In adults necrosis is rare excepting as a localized patch usually situated superficially in the cortex of the mastoid process. Partial necrosis of the labyrinth, more especially of the vestibule and the portions of the semicircular canals, is also met with occasionally. When the necrosed area is superficial, such as the squamous portion of the temporal bone or the cortex of the mastoid process, it should be removed. If, however, it be situated more deeply, forcible removal should not be attempted until the sequestrum becomes loose, the wound cavity being meanwhile kept as aseptic as possible.

Osteomyelitis. In children, as the result of acute inflammation of the mastoid process, the bone may be found riddled with small points of pus, sometimes termed osteomyelitis. As a result of free opening of the mastoid cavity recovery, as a rule, takes place in the ordinary manner.

Distinct from this is another condition in which thrombosis of the diploic veins occurs. It is, fortunately, a rare complication of mastoid disease. It may occur before operation or be the result of infection of the bone as a result of operation. The infection tends to spread in every direction, more especially upwards along the parietal region and towards the occiput. With this, localized areas of necrosis or abscesses may occur, giving rise to painful swellings on the head, and usually are accompanied by cellulitis of the scalp, pyrexia, and intense headaches.

The only chance of recovery is to expose the affected area freely, and thoroughly remove all the diseased bone. To do this it may be necessary to lay bare the dura mater over a considerable area. If, however, the disease be not quickly eradicated, death will eventually occur as a result of extension of the septic infection to the larger veins, or from some other intracranial complication.


CHAPTER VI
THE COMPLETE MASTOID OPERATION

Before considering the question of the radical operation, it is assumed that conservative treatment has been attempted and has failed, and that the middle-ear suppuration has existed for a considerable period.

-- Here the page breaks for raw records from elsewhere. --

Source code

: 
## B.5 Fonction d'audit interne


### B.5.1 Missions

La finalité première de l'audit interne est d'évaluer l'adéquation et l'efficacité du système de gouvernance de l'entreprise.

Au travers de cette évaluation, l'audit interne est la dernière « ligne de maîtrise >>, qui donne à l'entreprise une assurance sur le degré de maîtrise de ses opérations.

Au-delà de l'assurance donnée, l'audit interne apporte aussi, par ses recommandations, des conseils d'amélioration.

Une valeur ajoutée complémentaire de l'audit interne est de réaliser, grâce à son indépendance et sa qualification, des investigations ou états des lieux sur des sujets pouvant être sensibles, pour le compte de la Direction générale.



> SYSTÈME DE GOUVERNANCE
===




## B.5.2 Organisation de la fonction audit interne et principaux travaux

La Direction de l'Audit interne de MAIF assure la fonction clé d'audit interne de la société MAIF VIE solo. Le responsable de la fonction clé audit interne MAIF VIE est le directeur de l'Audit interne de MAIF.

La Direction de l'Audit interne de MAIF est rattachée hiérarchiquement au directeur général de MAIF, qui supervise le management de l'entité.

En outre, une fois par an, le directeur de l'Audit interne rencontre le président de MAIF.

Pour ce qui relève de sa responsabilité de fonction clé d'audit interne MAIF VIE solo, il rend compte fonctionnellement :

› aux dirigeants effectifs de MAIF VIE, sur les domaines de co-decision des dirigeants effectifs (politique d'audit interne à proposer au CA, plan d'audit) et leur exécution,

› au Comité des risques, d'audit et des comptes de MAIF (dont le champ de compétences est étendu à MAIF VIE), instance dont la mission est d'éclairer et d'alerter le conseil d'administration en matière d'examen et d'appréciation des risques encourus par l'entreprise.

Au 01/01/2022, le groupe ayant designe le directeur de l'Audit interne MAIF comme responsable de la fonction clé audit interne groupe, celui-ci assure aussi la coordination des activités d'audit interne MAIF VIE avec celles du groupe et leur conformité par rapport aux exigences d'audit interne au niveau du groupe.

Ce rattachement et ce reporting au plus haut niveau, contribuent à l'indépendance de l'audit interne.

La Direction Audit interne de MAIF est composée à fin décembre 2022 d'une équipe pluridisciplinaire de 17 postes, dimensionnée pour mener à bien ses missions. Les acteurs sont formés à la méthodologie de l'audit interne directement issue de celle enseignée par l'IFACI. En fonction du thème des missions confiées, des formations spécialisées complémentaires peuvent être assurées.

Indications. (i) As a prophylactic measure. If there be merely a perforation of the tympanic membrane and no evidence of disease of the ossicles nor the walls of the tympanic cavity, the probability is that the continuance of the suppuration is due to an affection of the mucous membrane rather than of the underlying bone; for example, to a chronic empyema of a large antrum cavity which, owing to its anatomical structure, will not drain freely.

In such cases the complete mastoid operation is only indicated if the deafness is extreme, the bone conduction diminished, and the high tuning-forks not well heard, or if the ossicles are bound down by adhesions to the inner wall of the tympanic cavity, as it is then obvious that the hearing power cannot be restored completely.

It must, however, be remembered that in many cases a slight discharge may exist for years without giving rise to any complications. If the patient be made aware of the slight danger which exists in every case of middle-ear suppuration, and be in a position to obtain medical attention if retention of pus occurs, then operative measures may be deferred indefinitely. If, on the other hand, the patient intends going to some remote country where medical attendance is impossible, then it is probably wiser to submit to the complete operation rather than risk future trouble.